EnCana’s production from Jonah during second-quarter 2008 averaged 630 million cubic feet per day, a 20% surge over the same period a year ago.

This year down-dip wells are turning in strong rates with average 30- day initial production (IP) for the second-quarter of 3.5 million cubic feet per day and climbing. The company credits encouraging results from newer wells and continued lower line pressures for the upticks.

Its 2008 goals for the field are to consolidate its gas gathering and production systems and continue 10- acre development while exploring the potential for five-acre well spacing.

The drilling program through 2008 will mirror that of 2007, with 160 wells scheduled for the field. “We are working our plan in a favorable situation,” says Randy Teeuwen, community relations director based in Denver, “but we are always sensitive to the environment and looking for better ways to develop the field.”

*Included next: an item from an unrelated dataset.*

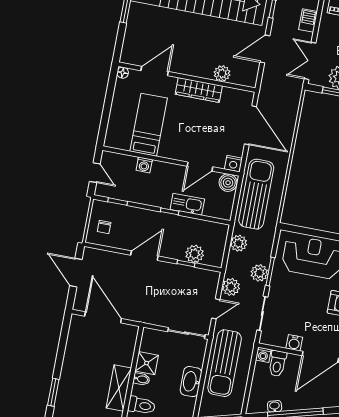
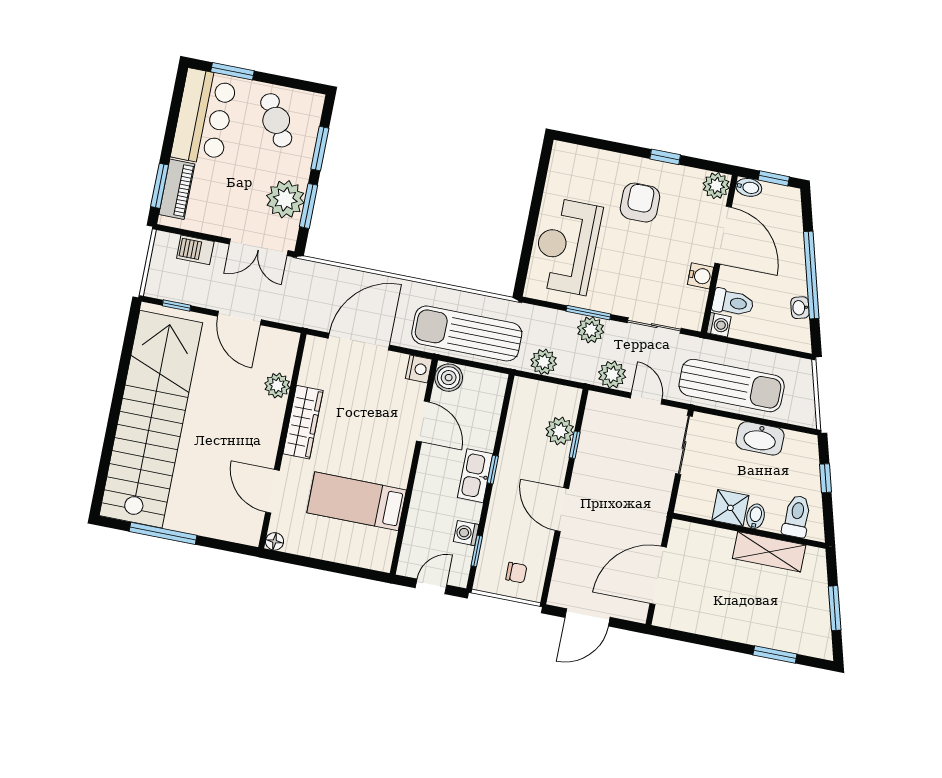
washing machine: (144, 165) -> (466, 533), moved, turned 180
kitchen sink: (187, 204) -> (475, 476), moved

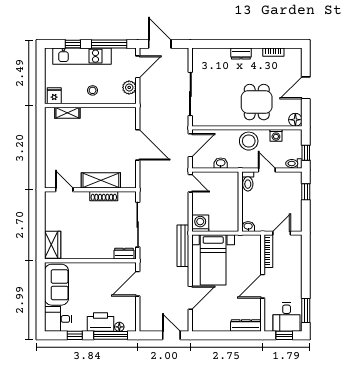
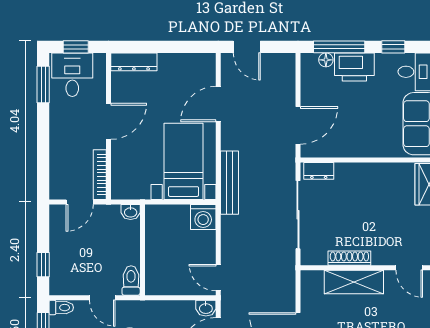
washbasin: (221, 163) -> (206, 308), moved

In 2005 the Wyoming BLM approved an innovative surface reclamation plan allowing the company to use oak mats to build drilling pads wherever possible. This helps it to avoid scraping off topsoil and it lessens disturbance of root structures.

The BLM ’s record of decision for Jonah is based on the amount of disturbance created, rather than number of wells drilled, with operators limited to a total 14,030 acres of disturbance, according to Teeuwen.

Other environmental concerns include air emissions issues.

‘We are the only operator in the state currently using natural gas-fired drilling rigs powered by gas from wells we’ve drilled,” says Teeuwen. “We’re doing this on 10 rigs which allows us to eliminate 90% of our NO x emissions compared to conventional Tier-one diesel engines. And all are outfitted with iron derrick-men and roughnecks in an automated system. The technology is safety-focused and keeps our drilling workforce out of harm’s way.” The company also uses low-emission dehydrators and cleaner gas compressors.

On the production side, to mitigate volatile organic compounds concerns, EnCana has been reducing gathering system pressure. Former line pressures in Jonah of 600 psi have been cut in half to 254 psi in second-quarter 2008. The company plans to continue reducing pressures over the course of next year.

EnCana is now drilling wells to depths of 12,000 feet in as little as 17 to 20 days with fracing in 8 to 12 zones at various depths in the well bore.

With pipeline capacity out of the Rockies full, EnCana and the other operators look forward to completion of the next leg of the Rockies Express Pipeline (Rex), which is projected to be extended to Clarington, Ohio, by mid-2009.